At this point, more than a rate cut, tightness in liquidity is a major issue for the Indian banking system. The daily liquidity deficit is around Rs. 1.5 trillion and the average deficit in the past six weeks has been around Rs. 1.35 trillion. Officially, RBI’s level of comfort for liquidity shortage is 1% of the banking system’s net demand and time liabilities, but this has been far higher for many weeks now.

Reasons behind liquidity tightness

There are many reasons behind this. In the past, between 2009 in the wake of the collapse of US investment bank Lehman Brothers Holdings Inc. and 2012, RBI had been pumping rupees into the system, buying bonds from the banks through the so-called open market operations or OMO. From 2013 till last year, the central bank was buying dollars from the market and adding to India’s foreign exchange reserves. For every dollar it had bought, an equivalent amount of rupees flowed into the system.

With the local currency depreciating, RBI is no longer buying dollars and hence the flow of rupees has stopped. In fact, it has been selling dollars, although in small quantities. This sucks out rupees from the system. Besides, the government has not been spending as much as it should (its cash balance with RBI was Rs.1.4 trillion last week), and for some reasons, currency with the public or the money in circulation continues to remain high even now. Typically, this happens during festivals such as Diwali.

Indeed, RBI has been doing OMOs and also buying bonds directly from the market, but that has not been enough. As a result of the liquidity shortage, monetary transmission has been hampered. The banks are not willing to cut down their deposit rates for fear of running short of resources. They are also conservative in buying bonds. The yield on 10-year benchmark paper has virtually remained unchanged in the past many months despite successive rate cuts even as at the shorter end—two-year and five-year bonds—yields have dropped.

Clamour for a CRR cut

So, RBI needs to be more aggressive in buying bonds. And, as a permanent measure of infusing liquidity, it needs to pare banks’ cash reserve ratio (CRR) of the portion of deposits that commercial banks are required to keep with the central bank, sooner than later.

RBI can make a token quarter percentage point cut in CRR and bring it down to 3.75%. This will release about Rs.23,000 crore into the system. Apart from augmenting resources, a cut in CRR also adds to banks’ profits as they do not earn any interest from the deposits kept with RBI.

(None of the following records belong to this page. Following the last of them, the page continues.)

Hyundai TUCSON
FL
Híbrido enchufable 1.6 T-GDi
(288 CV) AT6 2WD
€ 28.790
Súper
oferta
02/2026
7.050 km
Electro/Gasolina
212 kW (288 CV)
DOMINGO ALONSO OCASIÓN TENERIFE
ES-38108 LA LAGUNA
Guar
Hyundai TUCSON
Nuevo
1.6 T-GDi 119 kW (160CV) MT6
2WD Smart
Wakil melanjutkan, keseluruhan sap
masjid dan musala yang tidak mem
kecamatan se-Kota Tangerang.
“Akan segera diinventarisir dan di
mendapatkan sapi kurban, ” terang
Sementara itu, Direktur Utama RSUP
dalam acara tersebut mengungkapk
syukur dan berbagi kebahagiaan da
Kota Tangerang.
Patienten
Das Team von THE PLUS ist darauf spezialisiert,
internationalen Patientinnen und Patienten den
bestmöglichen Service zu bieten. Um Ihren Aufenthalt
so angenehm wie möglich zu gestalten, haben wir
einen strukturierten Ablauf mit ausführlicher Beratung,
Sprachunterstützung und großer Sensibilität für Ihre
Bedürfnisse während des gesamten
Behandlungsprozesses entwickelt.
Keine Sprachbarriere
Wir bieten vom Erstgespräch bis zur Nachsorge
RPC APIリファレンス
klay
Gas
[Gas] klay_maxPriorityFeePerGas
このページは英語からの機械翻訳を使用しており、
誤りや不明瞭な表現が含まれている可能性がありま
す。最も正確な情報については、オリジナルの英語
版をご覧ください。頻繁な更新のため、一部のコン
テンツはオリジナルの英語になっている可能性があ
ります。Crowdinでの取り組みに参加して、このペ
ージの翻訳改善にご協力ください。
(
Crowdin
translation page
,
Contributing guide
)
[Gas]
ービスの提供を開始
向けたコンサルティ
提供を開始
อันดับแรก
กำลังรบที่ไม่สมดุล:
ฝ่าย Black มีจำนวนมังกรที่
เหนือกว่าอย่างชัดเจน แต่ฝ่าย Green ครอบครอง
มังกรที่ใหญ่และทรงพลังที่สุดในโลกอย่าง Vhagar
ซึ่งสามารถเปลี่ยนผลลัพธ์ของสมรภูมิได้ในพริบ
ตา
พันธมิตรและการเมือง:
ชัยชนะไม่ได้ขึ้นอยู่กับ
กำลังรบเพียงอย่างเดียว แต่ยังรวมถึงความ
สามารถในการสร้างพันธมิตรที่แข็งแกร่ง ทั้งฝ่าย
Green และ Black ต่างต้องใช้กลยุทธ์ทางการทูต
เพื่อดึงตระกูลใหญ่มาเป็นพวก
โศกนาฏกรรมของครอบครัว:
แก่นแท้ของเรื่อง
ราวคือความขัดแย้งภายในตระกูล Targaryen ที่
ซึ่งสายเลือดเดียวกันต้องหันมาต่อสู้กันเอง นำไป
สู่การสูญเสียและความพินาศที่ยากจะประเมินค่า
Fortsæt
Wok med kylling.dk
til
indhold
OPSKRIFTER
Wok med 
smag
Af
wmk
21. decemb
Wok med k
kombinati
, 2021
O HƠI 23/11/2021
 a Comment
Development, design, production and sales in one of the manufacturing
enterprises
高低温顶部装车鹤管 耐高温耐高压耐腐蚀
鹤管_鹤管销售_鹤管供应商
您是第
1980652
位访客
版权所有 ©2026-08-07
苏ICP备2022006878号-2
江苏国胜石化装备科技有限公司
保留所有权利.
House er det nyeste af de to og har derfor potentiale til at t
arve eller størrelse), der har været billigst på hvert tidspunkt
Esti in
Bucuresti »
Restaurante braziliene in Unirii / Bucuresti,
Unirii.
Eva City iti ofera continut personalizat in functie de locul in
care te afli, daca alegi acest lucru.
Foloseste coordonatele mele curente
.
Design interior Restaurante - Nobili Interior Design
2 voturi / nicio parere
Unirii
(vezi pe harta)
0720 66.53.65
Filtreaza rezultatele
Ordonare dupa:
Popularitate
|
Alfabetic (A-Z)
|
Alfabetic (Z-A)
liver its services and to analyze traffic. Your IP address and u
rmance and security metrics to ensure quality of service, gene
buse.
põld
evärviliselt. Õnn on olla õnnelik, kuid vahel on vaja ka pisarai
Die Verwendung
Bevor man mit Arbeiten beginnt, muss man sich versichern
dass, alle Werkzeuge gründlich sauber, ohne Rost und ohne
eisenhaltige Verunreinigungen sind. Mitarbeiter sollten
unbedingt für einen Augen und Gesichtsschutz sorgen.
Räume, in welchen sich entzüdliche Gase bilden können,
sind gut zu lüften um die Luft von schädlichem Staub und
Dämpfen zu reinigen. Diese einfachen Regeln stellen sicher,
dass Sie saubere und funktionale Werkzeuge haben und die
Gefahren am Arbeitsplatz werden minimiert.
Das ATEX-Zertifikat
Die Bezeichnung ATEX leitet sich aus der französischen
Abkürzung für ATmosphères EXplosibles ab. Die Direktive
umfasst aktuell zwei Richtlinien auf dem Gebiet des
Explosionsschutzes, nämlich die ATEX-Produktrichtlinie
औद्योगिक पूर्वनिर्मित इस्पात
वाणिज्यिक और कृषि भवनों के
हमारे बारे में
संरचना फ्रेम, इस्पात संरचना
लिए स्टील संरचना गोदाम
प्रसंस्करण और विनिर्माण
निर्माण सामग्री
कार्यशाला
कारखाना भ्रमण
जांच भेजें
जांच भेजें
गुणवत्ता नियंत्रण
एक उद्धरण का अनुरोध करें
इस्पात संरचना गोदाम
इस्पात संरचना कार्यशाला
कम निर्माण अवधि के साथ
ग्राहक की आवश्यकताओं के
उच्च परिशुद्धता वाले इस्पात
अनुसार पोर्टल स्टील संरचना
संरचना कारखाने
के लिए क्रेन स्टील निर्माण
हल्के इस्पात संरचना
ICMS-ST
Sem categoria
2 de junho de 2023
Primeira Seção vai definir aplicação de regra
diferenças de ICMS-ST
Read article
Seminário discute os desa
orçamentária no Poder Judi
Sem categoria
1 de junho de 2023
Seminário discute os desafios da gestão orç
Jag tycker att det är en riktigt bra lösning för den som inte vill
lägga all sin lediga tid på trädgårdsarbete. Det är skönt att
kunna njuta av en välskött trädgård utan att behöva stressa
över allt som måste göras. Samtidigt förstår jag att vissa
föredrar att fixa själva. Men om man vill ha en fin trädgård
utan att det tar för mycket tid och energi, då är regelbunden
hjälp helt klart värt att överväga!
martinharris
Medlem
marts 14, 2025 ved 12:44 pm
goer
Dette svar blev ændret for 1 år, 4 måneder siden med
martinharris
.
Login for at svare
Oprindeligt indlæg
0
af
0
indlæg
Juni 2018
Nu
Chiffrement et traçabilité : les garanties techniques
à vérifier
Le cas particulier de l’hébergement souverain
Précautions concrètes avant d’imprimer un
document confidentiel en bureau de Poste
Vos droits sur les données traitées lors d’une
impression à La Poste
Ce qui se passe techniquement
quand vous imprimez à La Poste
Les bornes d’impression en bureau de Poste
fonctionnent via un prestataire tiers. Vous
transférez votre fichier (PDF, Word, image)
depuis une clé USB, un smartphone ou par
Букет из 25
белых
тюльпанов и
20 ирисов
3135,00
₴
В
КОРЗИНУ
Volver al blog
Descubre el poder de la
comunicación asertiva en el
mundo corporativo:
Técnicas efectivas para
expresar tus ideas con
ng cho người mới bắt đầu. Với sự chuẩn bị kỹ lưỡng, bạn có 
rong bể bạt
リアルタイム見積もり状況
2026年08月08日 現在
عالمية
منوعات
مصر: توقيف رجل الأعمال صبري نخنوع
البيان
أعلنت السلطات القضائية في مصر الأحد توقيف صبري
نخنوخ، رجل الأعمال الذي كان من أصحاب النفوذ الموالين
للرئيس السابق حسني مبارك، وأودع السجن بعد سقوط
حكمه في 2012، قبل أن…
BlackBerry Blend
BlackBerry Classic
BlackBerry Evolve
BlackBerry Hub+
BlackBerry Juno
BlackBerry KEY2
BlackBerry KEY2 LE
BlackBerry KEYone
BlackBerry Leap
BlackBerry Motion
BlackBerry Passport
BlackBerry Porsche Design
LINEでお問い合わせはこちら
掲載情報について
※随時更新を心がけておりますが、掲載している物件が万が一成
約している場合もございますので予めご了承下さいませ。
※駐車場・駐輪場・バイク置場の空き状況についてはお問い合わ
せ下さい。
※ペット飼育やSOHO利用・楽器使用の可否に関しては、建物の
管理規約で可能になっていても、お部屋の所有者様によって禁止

Another big issue staring at the banking system is the Rs.4.3 trillion debt restructuring of power distribution companies or discom under the Ujwal Discom Assurance Yojana or UDAY. Three-fourths of the debt is to be converted into bonds, backed by state government guarantees and half of this is expected to happen before the fiscal year-end. One of the reasons why the yield on 10-year paper is not coming down is the oversupply of bonds. This will also affect the government borrowing programme next fiscal year and this is why the government should stick to the fiscal deficit target.

While the conversion of discom loans into bonds will spare the banks from the pain of rising bad assets, it will hurt them at the same time as their loan books will shrink and, because of this, by simple arithmetic, the percentage of bad loans will rise. The banks will also run the risk of booking so-called mark-to-market losses on these bonds in case of any adverse trend in interest rates.

They only way to protect them from such losses is allowing them to keep these bonds in their books under the so-called held to maturity or HTM category, a status that only the government bond enjoys. RBI can give this status to infrastructure bonds with at least seven-year maturity. To make the UDAY scheme a success, the central bank may have to do this.

An even bigger problem for the banking system, particularly the state-owned banks that hold more than 70% of market share, is bad assets, their recognition and setting aside money for them. The monetary policy is not the platform to address this; we will have to wait for the budget.